“Pienso a menudo qué pasaría si uno comenzara a vivir de nuevo y en plena conciencia”, señaló el escritor y dramaturgo ruso Antón Chéjov. Si una vida “la que hemos vivido, fuera algo así como un borrador y la otra la versión definitiva […] cada uno trataría de no repetirse a sí mismo” y, en consecuencia, se crearía “una manera distinta de vivir”. Luego de observar el epílogo de una administración cuyo presidente incluso afirmó no recordar el texto de la proclama golpista que lo llevó a la vacancia y posteriormente a prisión, me acordé de esta frase del autor de “El jardín de los cerezos”, que utilicé como epígrafe de mi libro “Forjando la Nación”. Ahí exploré, hace más de dos décadas, desde la dramática caída del Protectorado, que abrió las puertas a la instalación de la primera asamblea constituyente de la república, hasta la vida y obra de Abraham Valdelomar, pasando por el notable periplo de Juan Bustamante, que terminó sus días viendo morir quemados a los indios por cuyos derechos ciudadanos incesantemente luchó. La mayoría de las historias que conté en esa oportunidad ocurrieron en una etapa de violencia extrema y rapacidad incontrolable, en la que la vida, especialmente la de los más humildes, carecía de valor.
No muy diferente, por cierto, a los tiempos de descalabro institucional, implosión estatal y justas demandas sociales irresueltas que nos ha tocado vivir. En estos tiempos de peste política, por ausencia de un proyecto nacional y de una ética pública que lo guíe, las relaciones entre peruanos están profundamente fracturadas. Es por ello que el insulto, la calumnia, el maltrato, la muerte a sangre fría e incluso la violación de mujeres y niños, son el pan de cada día a lo largo y ancho de nuestra polarizada y desgarrada república.

────────────────────────────────────────

▶ Tarea A
Indica cuántas líneas de las entradas contienen la cadena "nich", teniendo en cuenta mayúsculas y minúsculas. Responde solo con el número.

────────────────────────────────────────

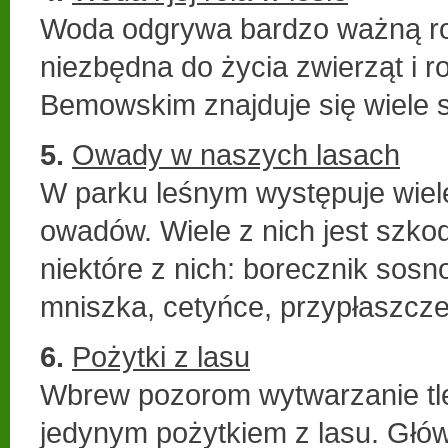
Woda odgrywa bardzo ważną rol
niezbędna do życia zwierząt i r
Bemowskim znajduje się wiele 
5.
Owady w naszych lasach
W parku leśnym występuje wiel
owadów. Wiele z nich jest szko
niektóre z nich: borecznik sosn
mniszka, cetyńce, przypłaszczek
6.
Pożytki z lasu
Wbrew pozorom wytwarzanie tle
jedynym pożytkiem z lasu. Głó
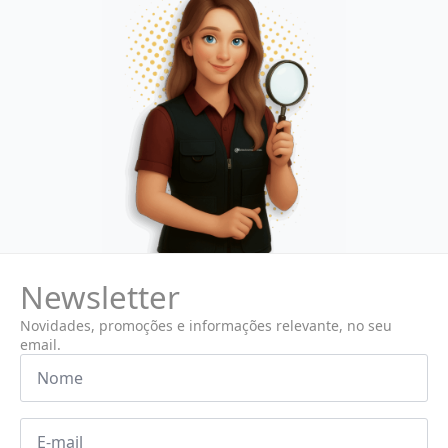
Newsletter
Novidades, promoções e informações relevante, no seu
email.
Nome
*
Email
*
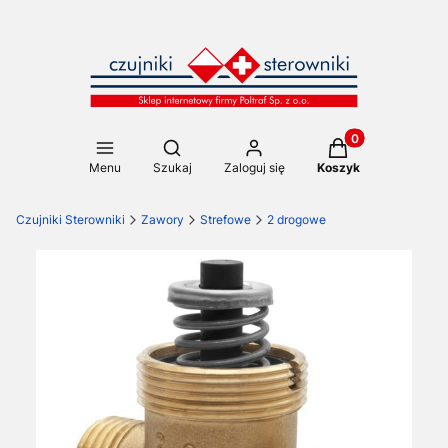
Produkty w koszy
Otwórz wyszukiwarkę
Menu
Szukaj
Zaloguj się
Koszyk
Czujniki Sterowniki
Zawory
Strefowe
2 drogowe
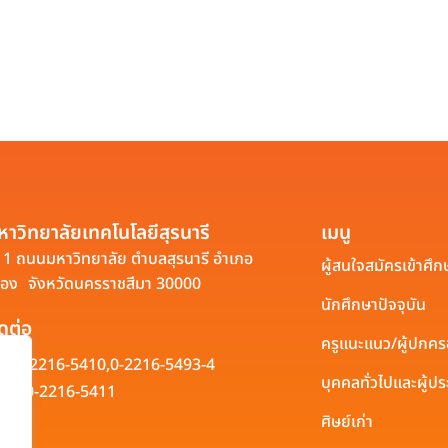
หาวิทยาลัยเทคโนโลยีสุรนารี
เมนู
1 ถนนมหาวิทยาลัย ตำบลสุรนารี อำเภอ
ผู้สนใจสมัครเข้าศึก
ือง จังหวัดนครราชสีมา 30000
นักศึกษาปัจจุบัน
ิดต่อ
ครูแนะแนว/ผู้ปกค
0-2216-5410,
0-2216-5493-4
บุคคลทั่วไปและผู้
0-2216-5411
ศิษย์เก่า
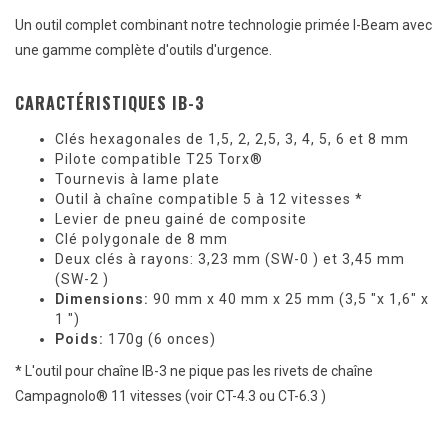
Un outil complet combinant notre technologie primée I-Beam avec
une gamme complète d'outils d'urgence.
CARACTÉRISTIQUES IB-3
Clés hexagonales de 1,5, 2, 2,5, 3, 4, 5, 6 et 8 mm
Pilote compatible T25 Torx®
Tournevis à lame plate
Outil à chaîne compatible 5 à 12 vitesses *
Levier de pneu gainé de composite
Clé polygonale de 8 mm
Deux clés à rayons: 3,23 mm (SW-0 ) et 3,45 mm
(SW-2 )
Dimensions:
90 mm x 40 mm x 25 mm (3,5 "x 1,6" x
1 ")
Poids:
170g (6 onces)
* L'outil pour chaîne IB-3 ne pique pas les rivets de chaîne
Campagnolo® 11 vitesses (voir CT-4.3 ou CT-6.3 )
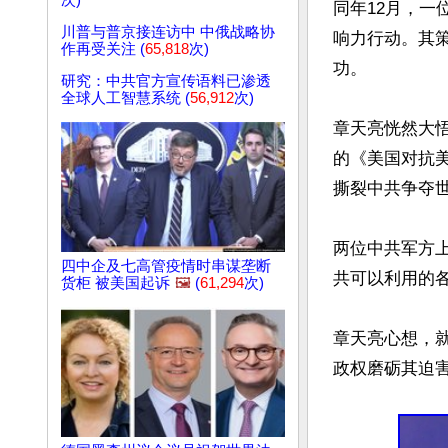
次)
同年12月，
川普与普京接连访中 中俄战略协
响力行动。其
作再受关注 (
65,818
次)
功。

研究：中共官方宣传语料已渗透
全球人工智慧系统 (
56,912
次)
章天亮恍然大悟
的《美国对抗
撕裂中共争夺
两位中共军方上
四中企及七高管疫情时串谋垄断
共可以利用的各
货柜 被美国起诉
🖼️
(
61,294
次)
章天亮心想，
政权磨砺其迫害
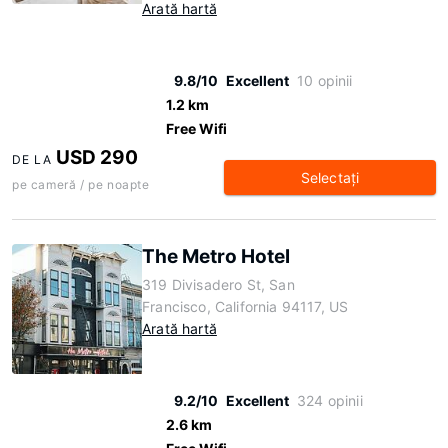
Arată hartă
9.8/10
Excellent
10 opinii
1.2 km
Free Wifi
USD 290
DE LA
Selectaţi
pe cameră / pe noapte
The Metro Hotel
319 Divisadero St, San
Francisco, California 94117, US
Arată hartă
9.2/10
Excellent
324 opinii
2.6 km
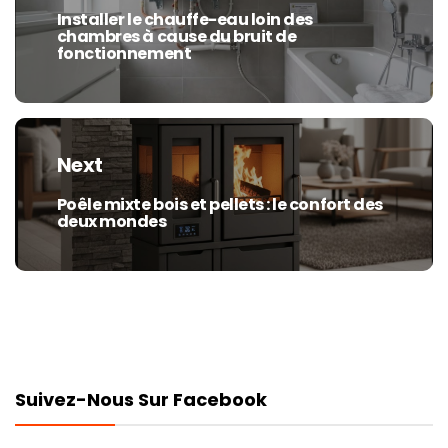
Installer le chauffe-eau loin des
Previous
chambres à cause du bruit de
post:
fonctionnement
Next
Poêle mixte bois et pellets : le confort des
Next
deux mondes
post:
Suivez-Nous Sur Facebook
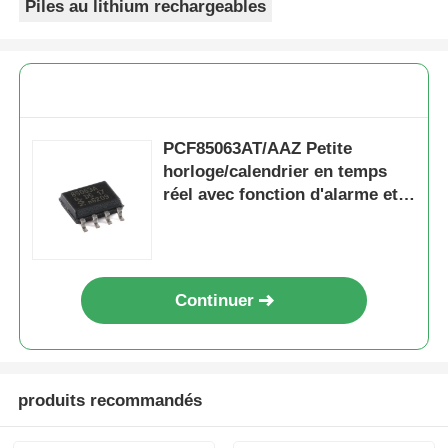
Piles au lithium rechargeables
PCF85063AT/AAZ Petite
horloge/calendrier en temps
réel avec fonction d'alarme et
bus I2C
Continuer
produits recommandés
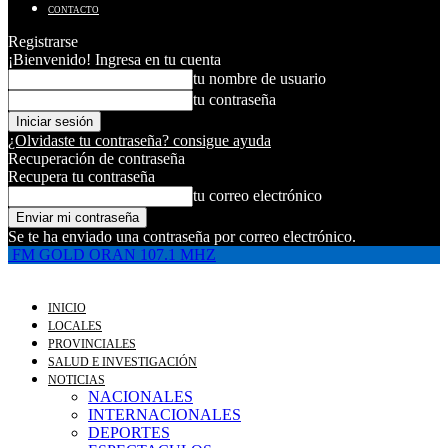
CONTACTO
Registrarse
¡Bienvenido! Ingresa en tu cuenta
tu nombre de usuario
tu contraseña
¿Olvidaste tu contraseña? consigue ayuda
Recuperación de contraseña
Recupera tu contraseña
tu correo electrónico
Se te ha enviado una contraseña por correo electrónico.
FM GOLD ORAN 107.1 MHZ
INICIO
LOCALES
PROVINCIALES
SALUD E INVESTIGACIÓN
NOTICIAS
NACIONALES
INTERNACIONALES
DEPORTES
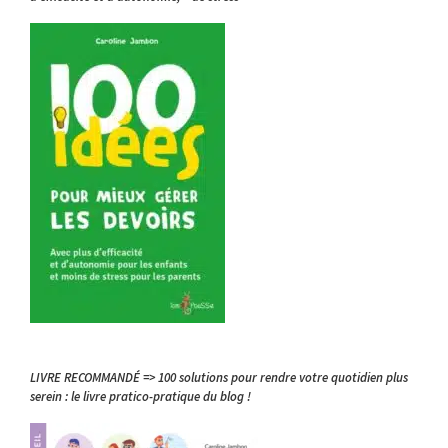
LIVRE RECOMMANDÉ => 100 solutions pour rendre votre quotidien plus
serein : le livre pratico-pratique du blog !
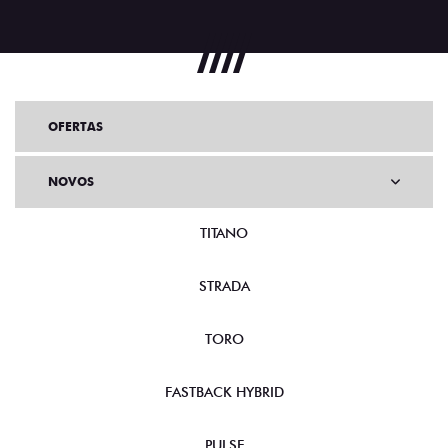
OFERTAS
NOVOS
TITANO
STRADA
TORO
FASTBACK HYBRID
PULSE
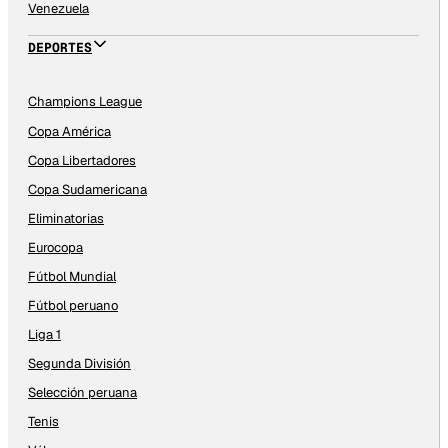
Venezuela
DEPORTES
Champions League
Copa América
Copa Libertadores
Copa Sudamericana
Eliminatorias
Eurocopa
Fútbol Mundial
Fútbol peruano
Liga 1
Segunda División
Selección peruana
Tenis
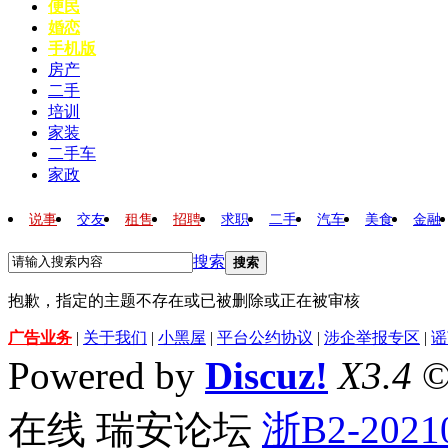
便民
婚恋
手机版
房产
二手
培训
家装
二手车
家政
说事
交友
租售
招聘
求职
二手
汽车
美食
金融
搜索
搜索
抱歉，指定的主题不存在或已被删除或正在被审核
广告业务
|
关于我们
|
小黑屋
|
平台公约协议
|
涉企举报专区
|
谣
Powered by
Discuz!
X3.4
©
在线 瑞安论坛
浙B2-2021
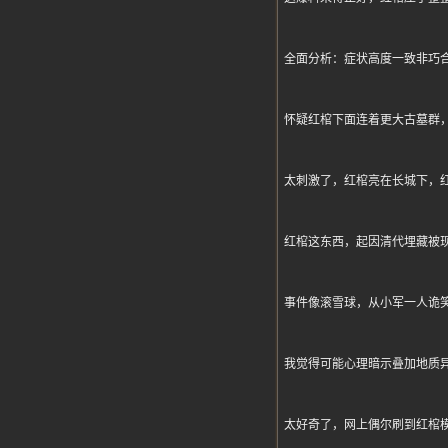
全面分析：症状高度一致非巧
怀疑红棺下面连着更大古墓群
太刺激了，红棺亮在长城下，
红棺这东西，起因清代埋藏被
事件像滚雪球，从小军一人诡
我觉得可能心理暗示叠加地质
太好奇了，网上偶尔刷到红棺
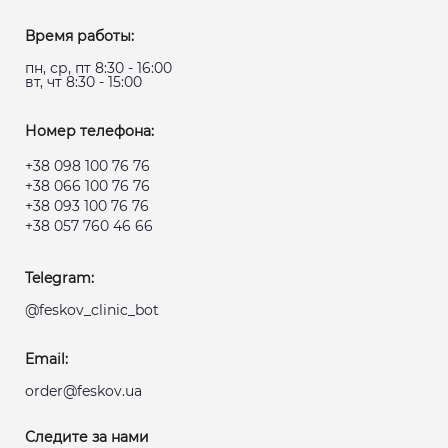
Время работы:
пн, ср, пт 8:30 - 16:00
вт, чт 8:30 - 15:00
Номер телефона:
+38 098 100 76 76
+38 066 100 76 76
+38 093 100 76 76
+38 057 760 46 66
Telegram:
@feskov_clinic_bot
Email:
order@feskov.ua
Следите за нами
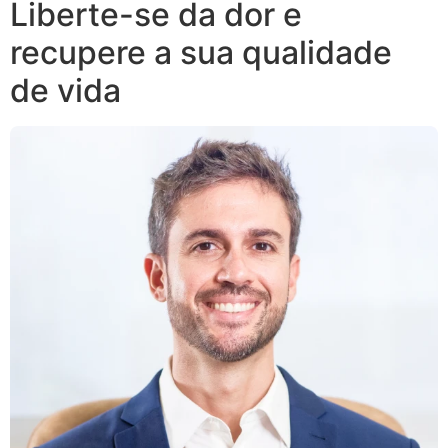
Liberte-se da dor e
recupere a sua qualidade
de vida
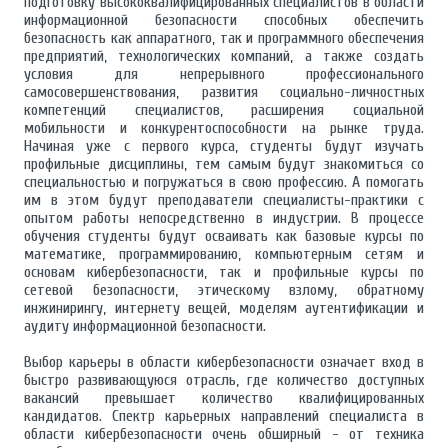
подготовку высококвалифицированных специалистов в области
информационной безопасности способных обеспечить
безопасность как аппаратного, так и программного обеспечения
предприятий, технологических компаний, а также создать
условия для непрерывного профессионального
самосовершенствования, развития социально-личностных
компетенций специалистов, расширения социальной
мобильности и конкурентоспособности на рынке труда.
Начиная уже с первого курса, студенты будут изучать
профильные дисциплины, тем самым будут знакомиться со
специальностью и погружаться в свою профессию. А помогать
им в этом будут преподаватели специалисты-практики с
опытом работы непосредственно в индустрии. В процессе
обучения студенты будут осваивать как базовые курсы по
математике, программированию, компьютерным сетям и
основам кибербезопасности, так и профильные курсы по
сетевой безопасности, этическому взлому, обратному
инжинирингу, интернету вещей, моделям аутентификации и
аудиту информационной безопасности.
Выбор карьеры в области кибербезопасности означает вход в
быстро развивающуюся отрасль, где количество доступных
вакансий превышает количество квалифицированных
кандидатов. Спектр карьерных направлений специалиста в
области кибербезопасности очень обширный - от техника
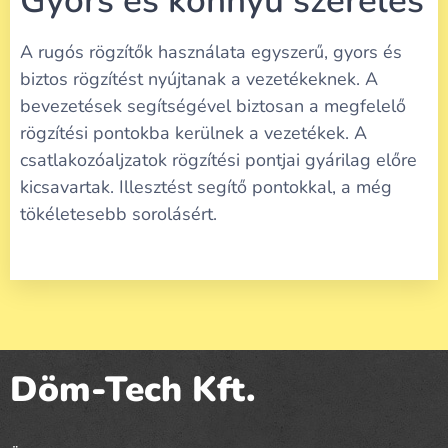
Gyors és könnyű szerelés
A rugós rögzítők használata egyszerű, gyors és
biztos rögzítést nyújtanak a vezetékeknek. A
bevezetések segítségével biztosan a megfelelő
rögzítési pontokba kerülnek a vezetékek. A
csatlakozóaljzatok rögzítési pontjai gyárilag előre
kicsavartak. Illesztést segítő pontokkal, a még
tökéletesebb sorolásért.
Döm-Tech Kft.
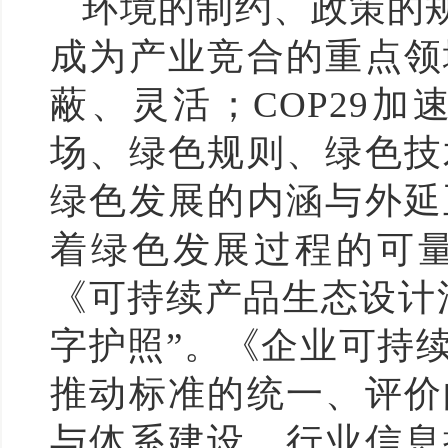
环境的制约、政策的
成为产业竞合的重点领
蔽、灵活；COP29
场、绿色规则、绿色技
绿色发展的内涵与外延
着绿色发展过程的可
《可持续产品生态设计
字护照”。《企业可持
推动标准的统一、评价
与体系建设，行业信息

────────────────────────────────────────

▶ Tarea B
Cita el texto de estudio completo, palabra por palabra y sin cambios.

▶ Resultado A
2

▶ Resultado B
“Pienso a menudo qué pasaría si uno comenzara a vivir de nuevo y en plena conciencia”, señaló el escritor y dramaturgo ruso Antón Chéjov. Si una vida “la que hemos vivido, fuera algo así como un borrador y la otra la versión definitiva […] cada uno trataría de no repetirse a sí mismo” y, en consecuencia, se crearía “una manera distinta de vivir”. Luego de observar el epílogo de una administración cuyo presidente incluso afirmó no recordar el texto de la proclama golpista que lo llevó a la vacancia y posteriormente a prisión, me acordé de esta frase del autor de “El jardín de los cerezos”, que utilicé como epígrafe de mi libro “Forjando la Nación”. Ahí exploré, hace más de dos décadas, desde la dramática caída del Protectorado, que abrió las puertas a la instalación de la primera asamblea constituyente de la república, hasta la vida y obra de Abraham Valdelomar, pasando por el notable periplo de Juan Bustamante, que terminó sus días viendo morir quemados a los indios por cuyos derechos ciudadanos incesantemente luchó. La mayoría de las historias que conté en esa oportunidad ocurrieron en una etapa de violencia extrema y rapacidad incontrolable, en la que la vida, especialmente la de los más humildes, carecía de valor.
No muy diferente, por cierto, a los tiempos de descalabro institucional, implosión estatal y justas demandas sociales irresueltas que nos ha tocado vivir. En estos tiempos de peste política, por ausencia de un proyecto nacional y de una ética pública que lo guíe, las relaciones entre peruanos están profundamente fracturadas. Es por ello que el insulto, la calumnia, el maltrato, la muerte a sangre fría e incluso la violación de mujeres y niños, son el pan de cada día a lo largo y ancho de nuestra polarizada y desgarrada república.